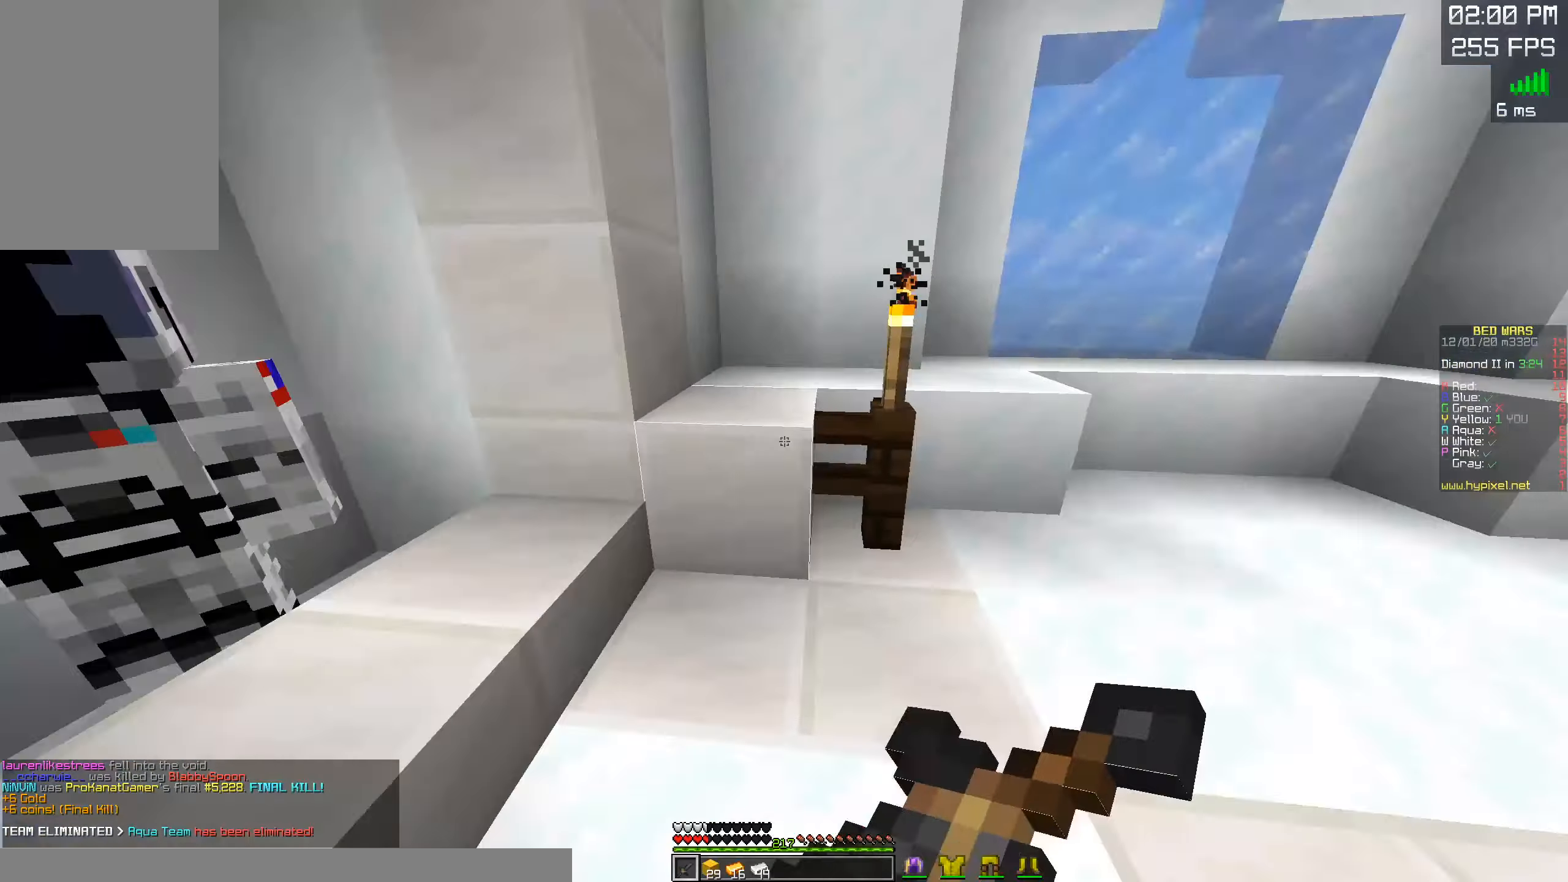
{"keys": [], "mouse": []}
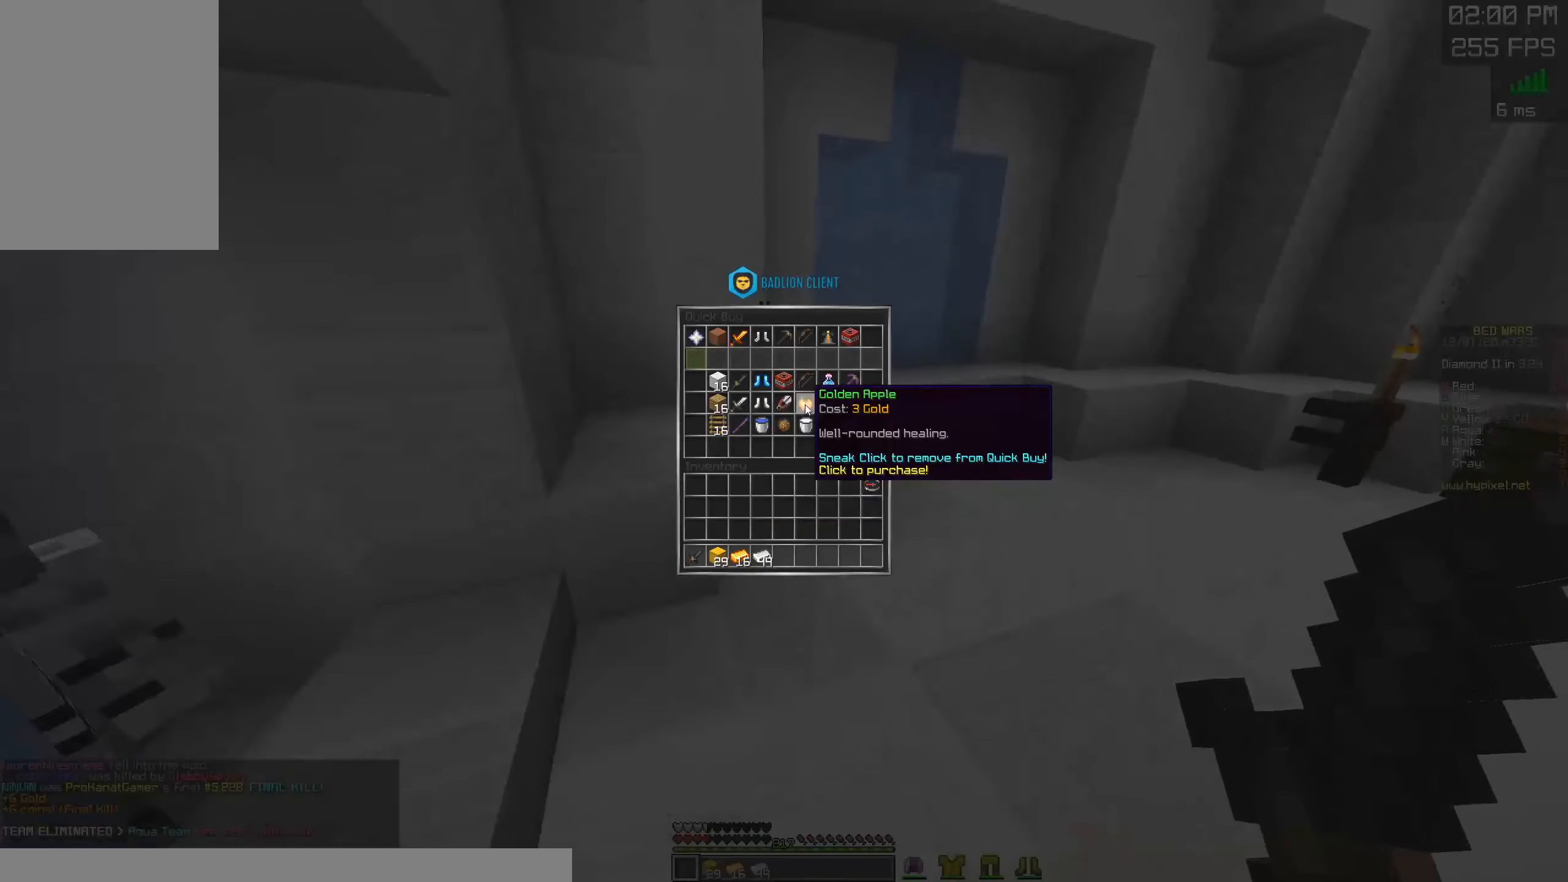
{"keys": [], "mouse": [], "events": []}
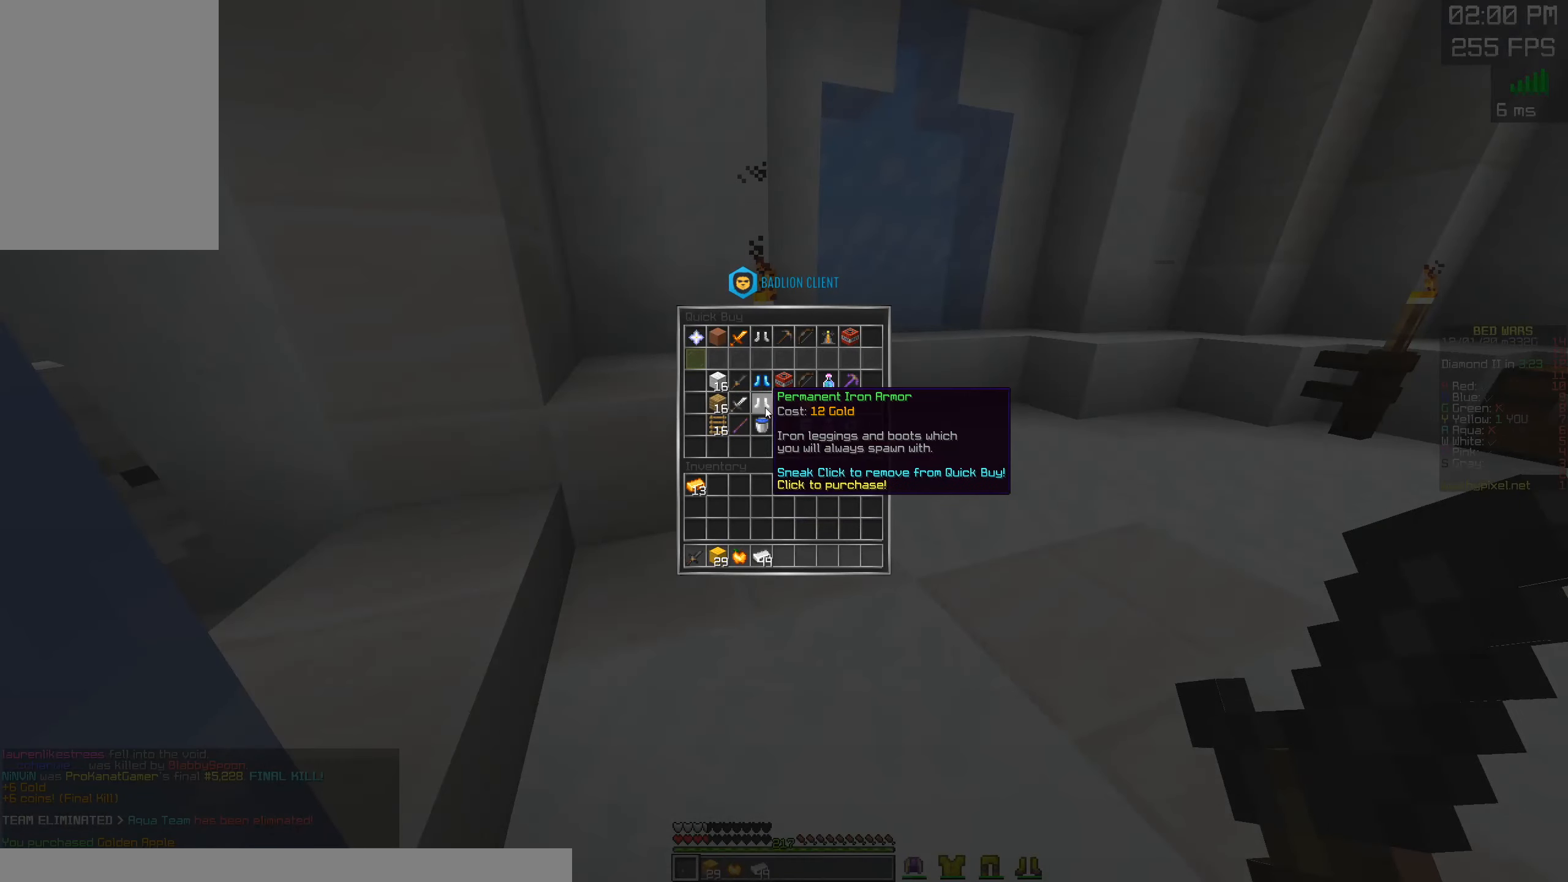
{"keys": [], "mouse": [], "events": []}
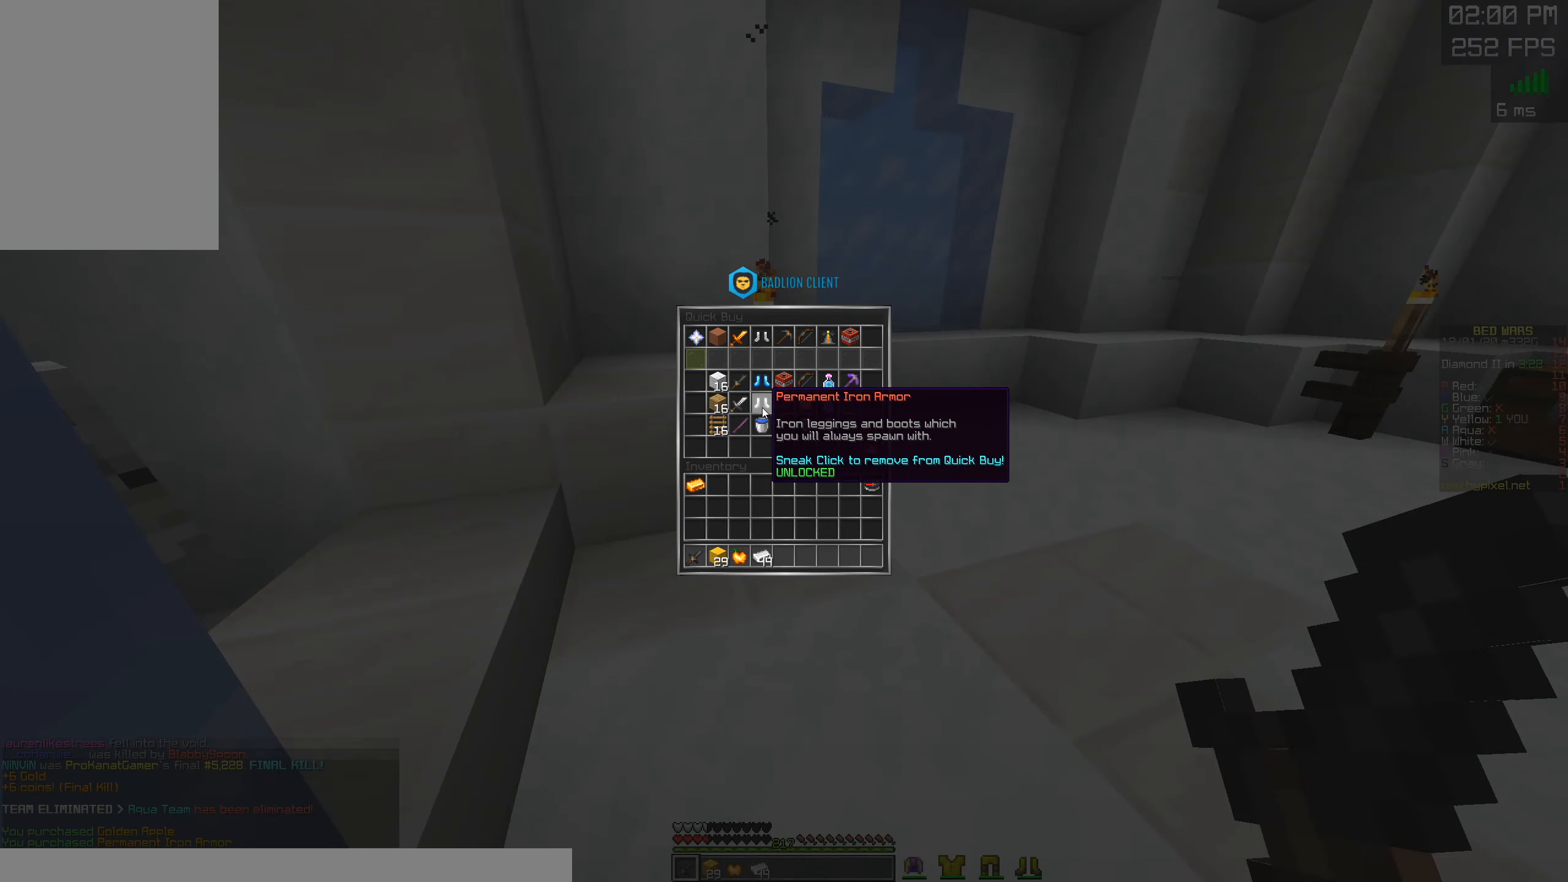
{"keys": ["s"], "mouse": ["left", "right"], "events": [[66, "w", "down"], [266, "mouse_left", "down"], [266, "mouse_right", "down"], [300, "w", "up"], [416, "s", "down"]]}
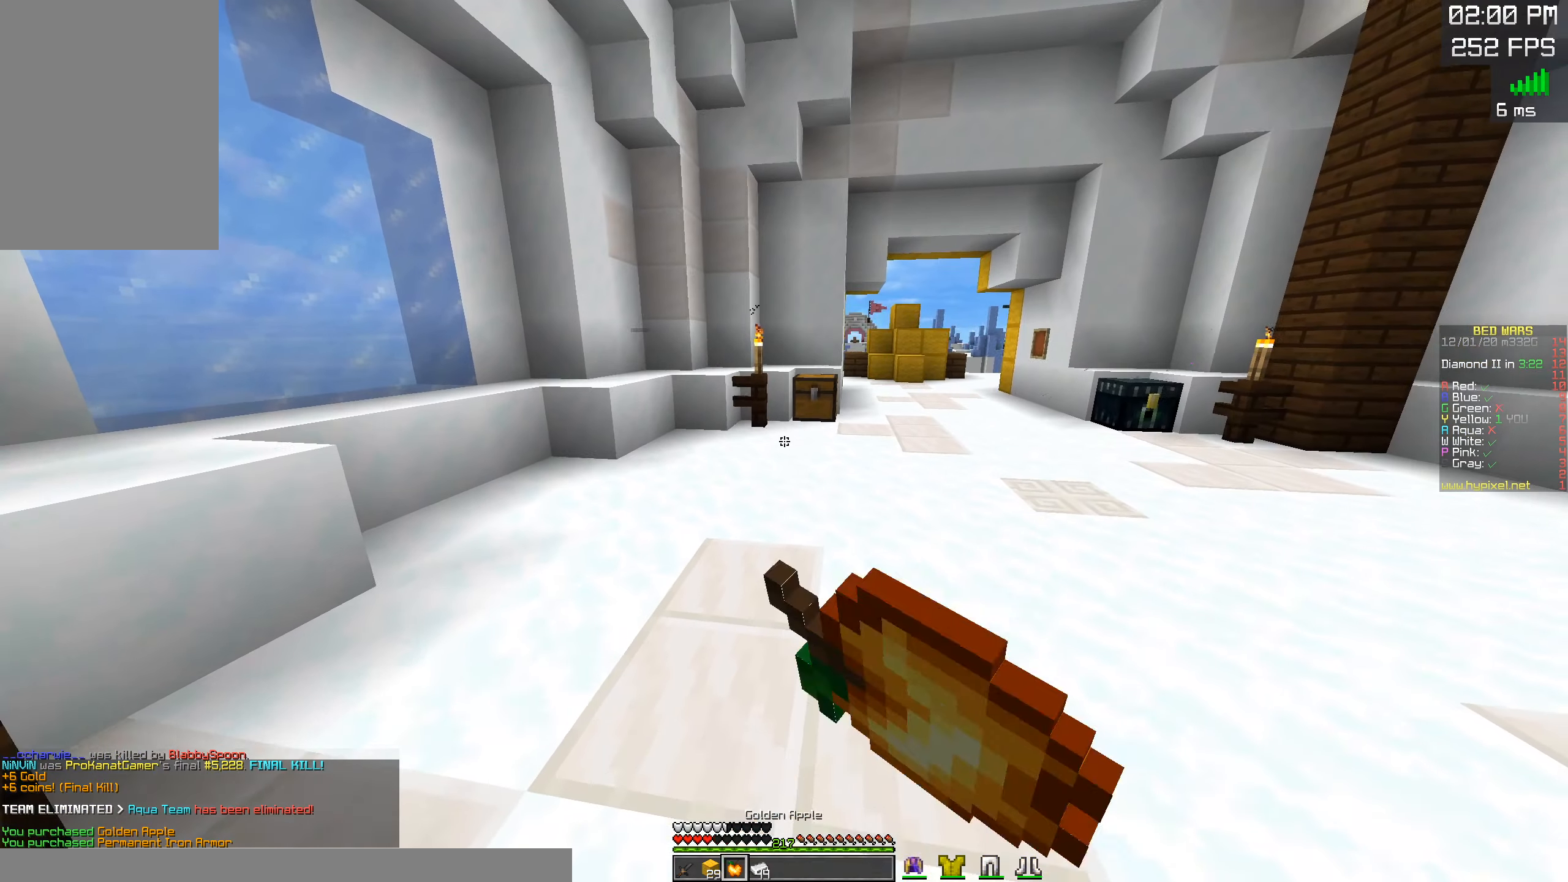
{"keys": ["d", "w"], "mouse": ["left", "right"], "events": [[350, "d", "down"], [366, "s", "up"], [466, "w", "down"]]}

**EXERCISE INSTRUCTIONS:** Omit pictures; set down the rest of the material word for word.

**RESPONSE BELOW:**
{"keys": [], "mouse": []}
{"keys": [], "mouse": [], "events": []}
{"keys": [], "mouse": [], "events": []}
{"keys": ["s"], "mouse": ["left", "right"], "events": [[66, "w", "down"], [266, "mouse_left", "down"], [266, "mouse_right", "down"], [300, "w", "up"], [416, "s", "down"]]}
{"keys": ["d", "w"], "mouse": ["left", "right"], "events": [[350, "d", "down"], [366, "s", "up"], [466, "w", "down"]]}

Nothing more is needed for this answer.